▸ **WHAT THE TASK REQUIRES**
Transcribe every entry that follows, word for word, and omit the images.

▸ **Joint position lists**
####

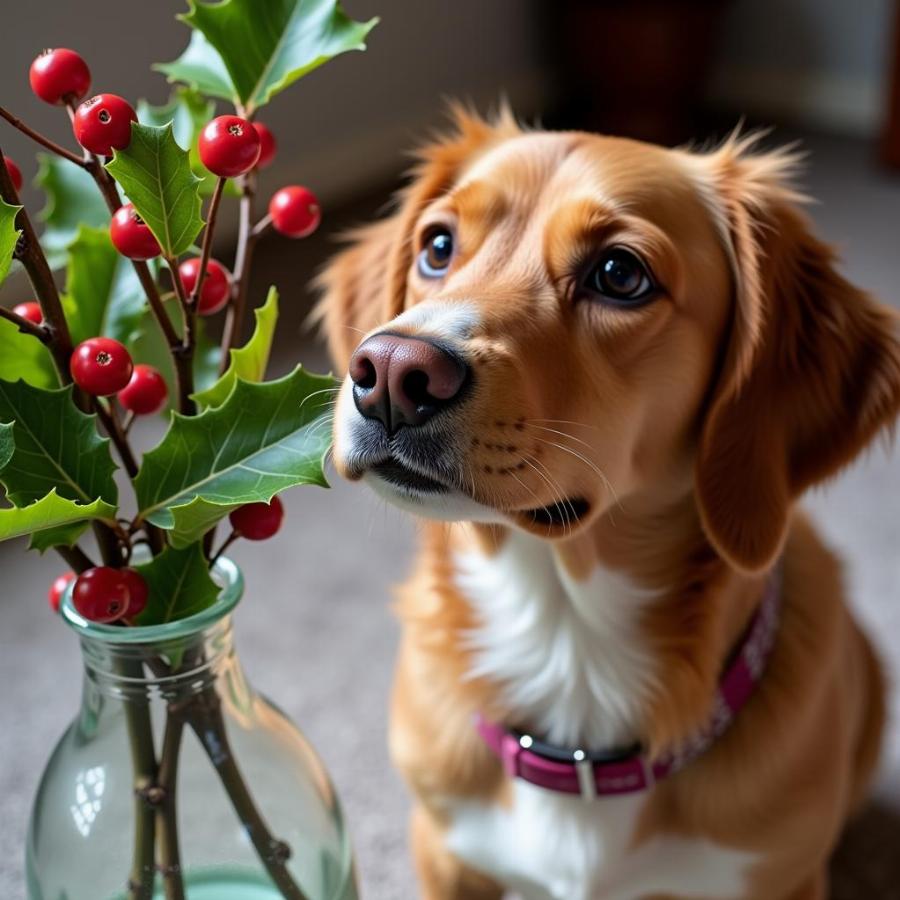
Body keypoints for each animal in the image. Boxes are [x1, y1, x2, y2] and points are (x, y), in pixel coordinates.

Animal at [316, 109, 900, 896]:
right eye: (438, 246)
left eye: (620, 274)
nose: (390, 372)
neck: (568, 641)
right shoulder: (444, 851)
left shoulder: (783, 876)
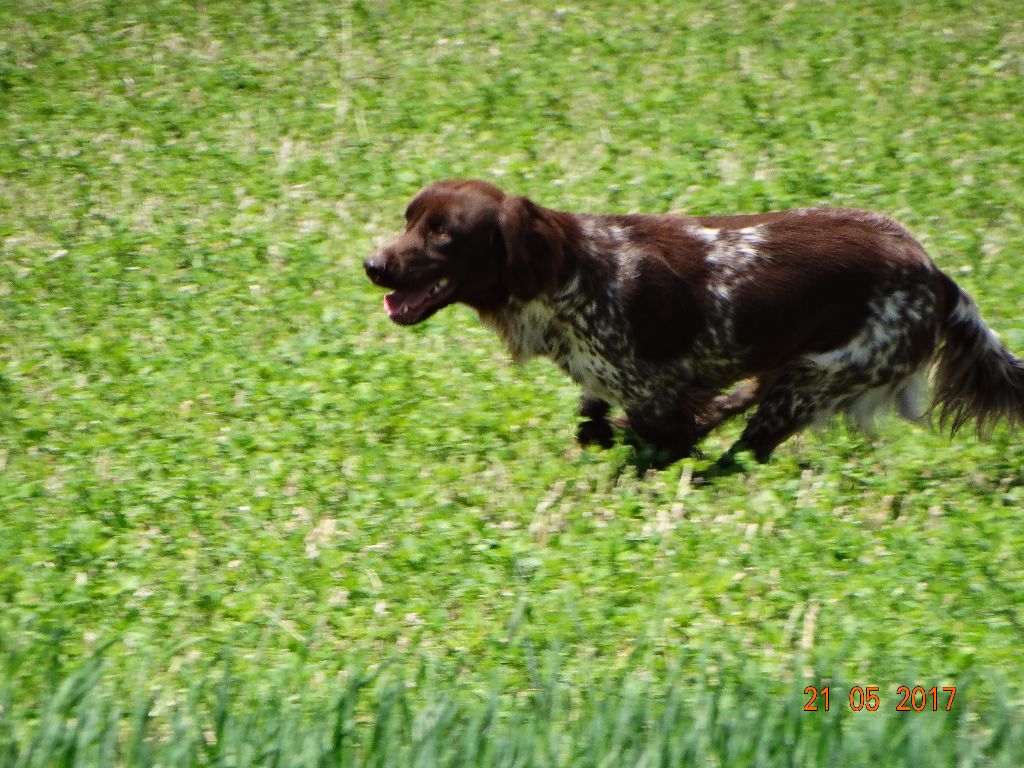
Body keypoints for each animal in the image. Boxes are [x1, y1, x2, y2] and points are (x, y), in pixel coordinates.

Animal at [368, 180, 1024, 462]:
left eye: (444, 234)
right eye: (408, 218)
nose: (372, 265)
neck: (573, 275)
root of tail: (936, 276)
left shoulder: (653, 400)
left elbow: (654, 442)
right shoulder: (622, 390)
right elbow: (593, 423)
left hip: (817, 380)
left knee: (740, 454)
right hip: (796, 372)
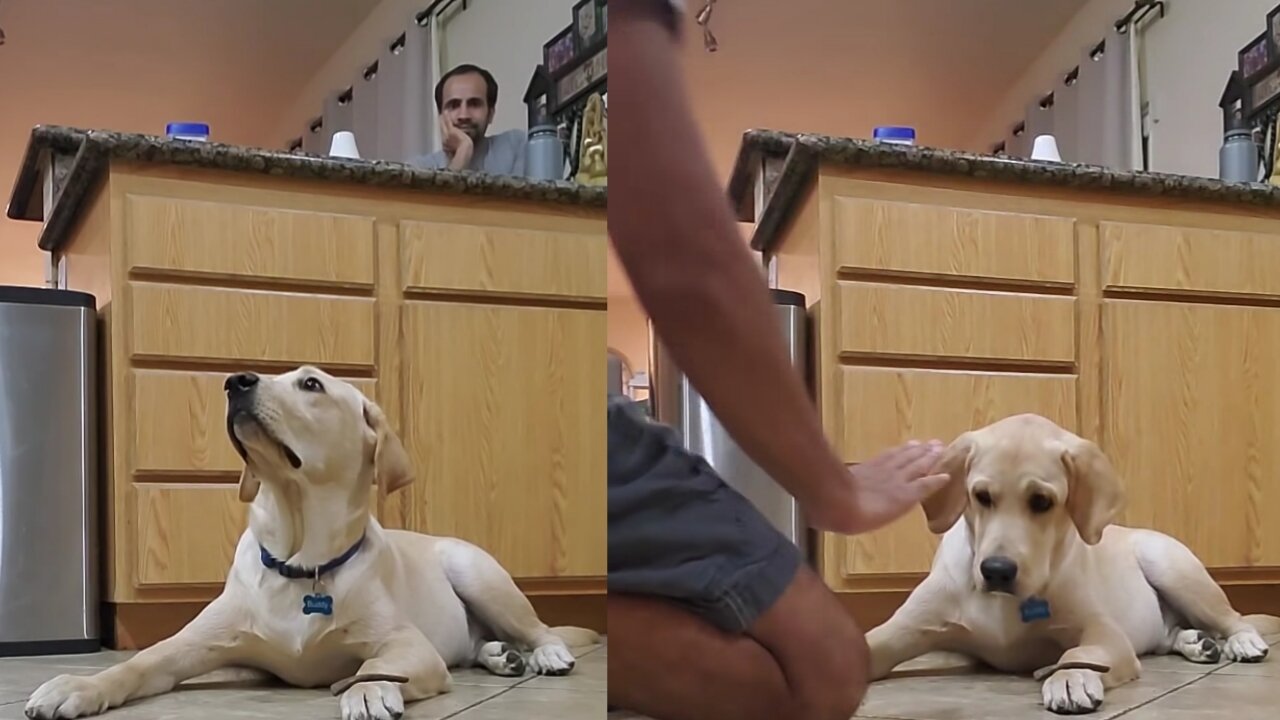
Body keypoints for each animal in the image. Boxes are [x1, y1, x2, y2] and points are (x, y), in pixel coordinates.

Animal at [24, 366, 593, 712]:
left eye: (312, 385)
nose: (234, 381)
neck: (300, 562)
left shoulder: (408, 644)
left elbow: (374, 664)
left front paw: (369, 691)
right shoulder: (197, 647)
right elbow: (138, 663)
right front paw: (79, 685)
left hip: (475, 570)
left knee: (543, 628)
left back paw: (543, 655)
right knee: (481, 645)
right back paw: (501, 655)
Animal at [870, 412, 1280, 712]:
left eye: (1042, 501)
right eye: (981, 496)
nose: (997, 571)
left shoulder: (1104, 633)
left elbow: (1078, 652)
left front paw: (1070, 679)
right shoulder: (903, 628)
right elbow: (873, 646)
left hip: (1171, 566)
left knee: (1234, 617)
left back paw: (1242, 642)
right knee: (1171, 634)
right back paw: (1198, 642)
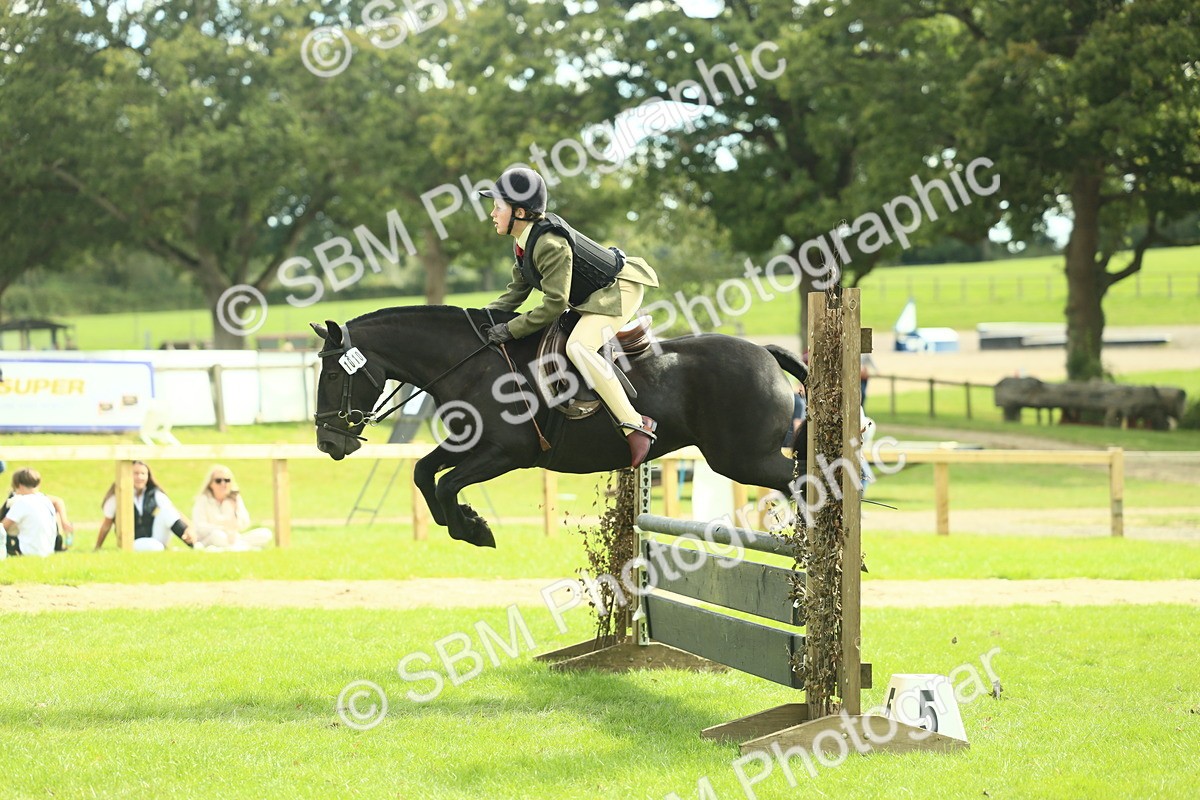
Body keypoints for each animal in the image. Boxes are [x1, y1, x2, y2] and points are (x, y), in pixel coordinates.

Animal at [310, 306, 807, 548]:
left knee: (802, 479)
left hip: (744, 459)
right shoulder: (469, 443)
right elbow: (423, 473)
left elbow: (448, 483)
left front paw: (473, 529)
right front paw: (463, 523)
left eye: (332, 375)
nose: (327, 441)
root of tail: (765, 352)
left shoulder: (507, 454)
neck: (472, 365)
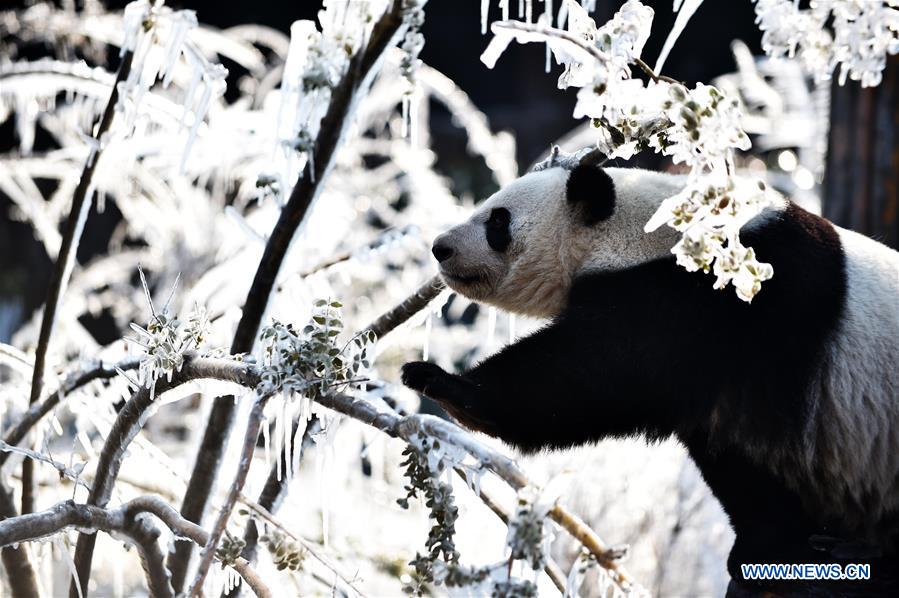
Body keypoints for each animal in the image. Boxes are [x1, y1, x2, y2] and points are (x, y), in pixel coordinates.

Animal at [404, 150, 899, 596]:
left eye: (497, 221)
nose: (441, 248)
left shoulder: (714, 299)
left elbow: (581, 376)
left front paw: (442, 383)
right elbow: (740, 462)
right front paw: (774, 549)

####

▸ **YOUR SOLUTION**
Body keypoints for each animal in the image. Boxes are [x1, y1, x2, y2] and points are (x, y), in pixel coordinates.

Animal at [316, 109, 900, 896]:
right eye: (438, 246)
left eye: (620, 274)
nose: (390, 372)
neck: (568, 641)
right shoulder: (444, 851)
left shoulder: (783, 876)
Body keypoints for each animal in the image. Boxes are [x1, y1, x2, y2] and points are (x, y), in pixel coordinates.

Animal at [368, 180, 1024, 462]:
left eye: (444, 234)
right eye: (408, 218)
nose: (372, 265)
neck: (573, 275)
root of tail: (936, 276)
left shoulder: (653, 400)
left elbow: (654, 442)
right shoulder: (622, 390)
right elbow: (593, 423)
left hip: (817, 380)
left knee: (740, 454)
right hip: (796, 372)
Body keypoints for each animal in the image. Boxes are [x1, y1, x2, y2] and points are (x, y), in pixel coordinates.

Animal at [24, 366, 593, 712]:
left eye: (312, 385)
nose: (234, 381)
neck: (300, 562)
left shoulder: (408, 644)
left elbow: (374, 664)
left front paw: (369, 691)
right shoulder: (197, 647)
right elbow: (138, 663)
right front paw: (79, 685)
left hip: (475, 570)
left knee: (543, 628)
left back paw: (543, 655)
right knee: (481, 645)
right back paw: (501, 655)
Animal at [870, 412, 1280, 712]:
left eye: (1042, 501)
right eye: (981, 496)
nose: (997, 571)
left shoulder: (1104, 633)
left elbow: (1078, 652)
left front paw: (1070, 679)
right shoulder: (903, 628)
right elbow: (873, 646)
left hip: (1171, 566)
left knee: (1234, 617)
left back paw: (1242, 642)
right knee: (1171, 634)
right back paw: (1198, 642)
Body keypoints for each animal in the image. Boxes are [x1, y1, x2, y2] and points are (x, y), in pixel coordinates.

Animal at [310, 306, 807, 548]:
left knee: (802, 479)
left hip: (744, 459)
right shoulder: (469, 443)
right elbow: (423, 473)
left elbow: (448, 483)
left front paw: (473, 529)
right front paw: (463, 523)
left eye: (332, 375)
nose: (327, 441)
root of tail: (765, 352)
left shoulder: (507, 454)
neck: (472, 365)
Body keypoints for each animal in the image. Boxes are [x1, y1, x2, y2] and points are (x, y), in pixel coordinates.

Animal at [404, 150, 899, 596]:
left eye: (497, 221)
nose: (441, 248)
left shoulder: (714, 299)
left elbow: (581, 376)
left front paw: (442, 383)
right elbow: (740, 462)
right front paw: (774, 549)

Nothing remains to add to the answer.